Work item: Reproduce the text of the records below line for line, without any changes. Omit the pictures from your answer.

Supplied material:

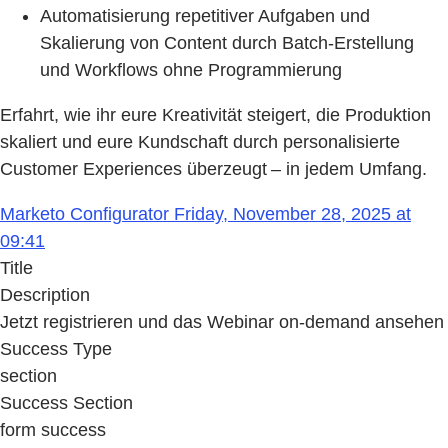
Automatisierung repetitiver Aufgaben und
Skalierung von Content durch Batch-Erstellung
und Workflows ohne Programmierung
Erfahrt, wie ihr eure Kreativität steigert, die Produktion
skaliert und eure Kundschaft durch personalisierte
Customer Experiences überzeugt – in jedem Umfang.
Marketo Configurator Friday, November 28, 2025 at
09:41
Title
Description
Jetzt registrieren und das Webinar on-demand ansehen
Success Type
section
Success Section
form success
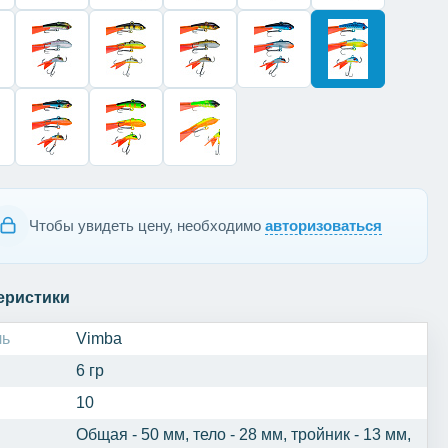
Чтобы увидеть цену, необходимо
авторизоваться
еристики
ль
Vimba
6 гр
10
Общая - 50 мм, тело - 28 мм, тройник - 13 мм,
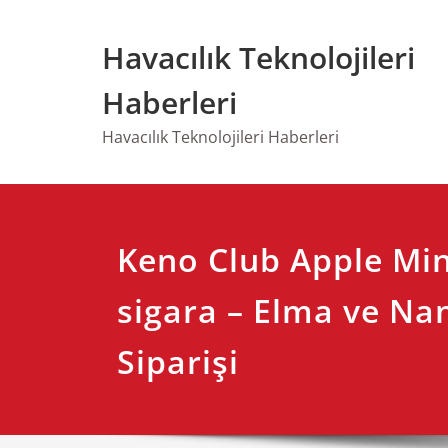
Skip
to
Havacılık Teknolojileri
content
Haberleri
Havacılık Teknolojileri Haberleri
Keno Club Apple Mint
sigara – Elma ve Nan
Siparişi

Finished task:
Automatisierung repetitiver Aufgaben und
Skalierung von Content durch Batch-Erstellung
und Workflows ohne Programmierung
Erfahrt, wie ihr eure Kreativität steigert, die Produktion
skaliert und eure Kundschaft durch personalisierte
Customer Experiences überzeugt – in jedem Umfang.
Marketo Configurator Friday, November 28, 2025 at
09:41
Title
Description
Jetzt registrieren und das Webinar on-demand ansehen
Success Type
section
Success Section
form success
Чтобы увидеть цену, необходимо
авторизоваться
еристики
ль
Vimba
6 гр
10
Общая - 50 мм, тело - 28 мм, тройник - 13 мм,
Skip
to
Havacılık Teknolojileri
content
Haberleri
Havacılık Teknolojileri Haberleri
Keno Club Apple Mint
sigara – Elma ve Nan
Siparişi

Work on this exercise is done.